Mas quando as “notícias” envolvem a saúde, o impacto não é só na pessoa que recebe e passa a informação, mas sim em toda a população. Para lutar com tantos ambientes favoráveis à disseminação de Fake News, que em bom português significa notícias falsas, o Ministério da Saúde criou, em 2018, o canal de WhatsApp Saúde Sem Fake News. Pelo telefone (61) 99289-4640, a população pode enviar gratuitamente mensagens com imagens ou textos que tenha recebido nas redes sociais para confirmar se a informação procede, antes de continuar compartilhando. Confira algumas notícias falsas que o MS recebeu ao longo do ano:
Vacinas causam autismo – FAKE
Um estudo apresentado em 1998, que levantou preocupações sobre uma possível relação entre a vacina contra o sarampo, a caxumba e a rubéola e o autismo, foi posteriormente considerado seriamente falho e o artigo foi retirado pela revista que o publicou. Infelizmente, sua publicação desencadeou um pânico que levou à queda das coberturas de vacinação e subsequentes surtos dessas doenças. Não há evidência de uma ligação entre essa vacina e o autismo/transtornos autistas.
Água gelada faz mal – FAKE
Além de atribuir o texto ao médico Dráuzio Varella com uma especialidade diferente da dele, o texto contém diversas informações falsas e alarmistas. Essa mensagem já foi desmentida pelo portal Boatos.org, parceiro do Ministério da Saúde no combate às Fake News. O portal esclarece que essa mensagem circula há algum tempo, com pequenas modificações. Saiba mais: https://www.boatos.org/saude/drauzio-varella-agua-gelada-cancer.html
Nova gripe fatal e cura de gripe com chá de erva doce - FAKE
O Hospital das Clínicas de São Paulo esclareceu que não realizou alertas à população sobre um suposto vírus da gripe que se espalha. Além disso, as orientações que o chá de erva-doce tem a mesma substância do medicamento Tamiflu é falsa. Mesmo pessoas vacinadas, ao apresentarem os sintomas da gripe - especialmente se são integrantes de grupos mais vulneráveis às complicações - devem procurar, imediatamente, uma unidade de saúde. O médico é que vai avaliar a necessidade de prescrever uso do antiviral fosfato de oseltamivir.
Maculopatia causada por smartphone - FAKE
O texto intitulado USO DO CELULAR NO ESCURO está repleto de informações equivocadas e sem comprovação científica. Não existem estudos científicos mostrando que o uso do celular, seja a noite ou durante o dia, provoque maculopatia (que o texto erroneamente classifica como câncer no olho), catarata, olho seco, degeneração macular ou perda de visão. É certo que o impacto do uso excessivo dos smartphones está sendo estudado por pesquisadores, mas as graves alterações citadas no texto não têm a menor comprovação científica. A leitura de smartphones no escuro, pode estar associada a astenopia, ou seja, fadiga ocular, cefaleia, ardências e dor ocular; conforme o trabalho de ANTONA, B da Universidade de Madrid publicado na revista Applied Ergonomics 68 (2018) 12-17.

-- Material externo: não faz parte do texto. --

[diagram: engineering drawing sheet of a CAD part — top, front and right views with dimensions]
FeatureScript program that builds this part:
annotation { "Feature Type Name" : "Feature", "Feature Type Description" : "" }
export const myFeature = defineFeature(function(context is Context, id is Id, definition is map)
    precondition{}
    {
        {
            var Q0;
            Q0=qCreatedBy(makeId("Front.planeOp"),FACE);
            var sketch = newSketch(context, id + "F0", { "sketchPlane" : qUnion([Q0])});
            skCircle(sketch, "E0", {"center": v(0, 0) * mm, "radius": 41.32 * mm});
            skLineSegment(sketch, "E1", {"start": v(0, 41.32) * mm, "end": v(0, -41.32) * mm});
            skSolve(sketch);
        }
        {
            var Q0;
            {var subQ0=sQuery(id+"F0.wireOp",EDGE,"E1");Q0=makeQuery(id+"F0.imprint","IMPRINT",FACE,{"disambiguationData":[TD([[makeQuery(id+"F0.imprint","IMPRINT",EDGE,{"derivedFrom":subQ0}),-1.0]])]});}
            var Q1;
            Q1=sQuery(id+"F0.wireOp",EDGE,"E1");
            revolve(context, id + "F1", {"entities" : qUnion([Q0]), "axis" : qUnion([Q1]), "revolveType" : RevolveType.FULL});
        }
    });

Cura do câncer por alimentos milagrosos – FAKE
O conteúdo da mensagem é falso. Apesar da redução do consumo de açúcar ser benéfica para a saúde e para a prevenção do câncer, uma vez que a doença está instalada, não há alimentos ou medidas milagrosas capazes de eliminá-la. Outras “receitas milagrosas” sem base científica são: misturar limão com uma xícara de água quente e beber óleo de coco orgânico. O paciente de câncer deve buscar orientação médica, seguir o tratamento proposto pelo especialista e evitar buscar soluções milagrosas. Há grandes riscos envolvidos no abandono de tratamentos convencionais recomendados por médicos e profissionais de saúde experientes e qualificados, em substituição por terapias alternativas sem comprovação científica.